■ **Exercise**: Check which lines in the records hold "Section" and report how many there are, with no other text.

■ **Records from a dataset**:
■ ■ ■ ■ ■ ■ ■
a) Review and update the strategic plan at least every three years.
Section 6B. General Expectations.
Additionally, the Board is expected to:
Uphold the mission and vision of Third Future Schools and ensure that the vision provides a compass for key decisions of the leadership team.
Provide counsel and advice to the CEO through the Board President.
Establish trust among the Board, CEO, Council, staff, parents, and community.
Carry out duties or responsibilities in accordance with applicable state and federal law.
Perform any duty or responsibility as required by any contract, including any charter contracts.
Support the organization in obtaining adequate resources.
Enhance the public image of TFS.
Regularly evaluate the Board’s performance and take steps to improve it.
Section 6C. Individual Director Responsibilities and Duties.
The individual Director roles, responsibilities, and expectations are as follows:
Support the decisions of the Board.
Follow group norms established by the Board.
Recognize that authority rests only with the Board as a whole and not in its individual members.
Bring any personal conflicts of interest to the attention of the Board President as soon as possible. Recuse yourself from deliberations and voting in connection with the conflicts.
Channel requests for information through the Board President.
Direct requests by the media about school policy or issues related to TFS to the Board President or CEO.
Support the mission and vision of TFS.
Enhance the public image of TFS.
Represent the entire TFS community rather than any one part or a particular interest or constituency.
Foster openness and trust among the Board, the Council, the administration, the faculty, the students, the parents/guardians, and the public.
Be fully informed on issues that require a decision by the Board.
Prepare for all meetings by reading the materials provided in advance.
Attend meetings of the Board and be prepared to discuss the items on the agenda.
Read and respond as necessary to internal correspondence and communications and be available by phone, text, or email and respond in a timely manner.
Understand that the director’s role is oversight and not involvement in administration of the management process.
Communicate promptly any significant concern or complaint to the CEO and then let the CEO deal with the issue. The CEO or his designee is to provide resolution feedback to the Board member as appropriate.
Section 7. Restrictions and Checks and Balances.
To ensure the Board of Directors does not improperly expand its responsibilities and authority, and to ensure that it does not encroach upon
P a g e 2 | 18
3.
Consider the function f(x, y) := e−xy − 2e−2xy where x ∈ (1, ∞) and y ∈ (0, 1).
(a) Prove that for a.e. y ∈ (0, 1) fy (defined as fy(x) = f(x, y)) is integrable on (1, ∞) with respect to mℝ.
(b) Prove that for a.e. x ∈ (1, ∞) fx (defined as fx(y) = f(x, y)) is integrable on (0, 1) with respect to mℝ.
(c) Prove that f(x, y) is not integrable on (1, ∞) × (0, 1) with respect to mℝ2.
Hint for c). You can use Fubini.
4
■ ■ ■ ■ ■ ■ ■
■ **Task answer**: 3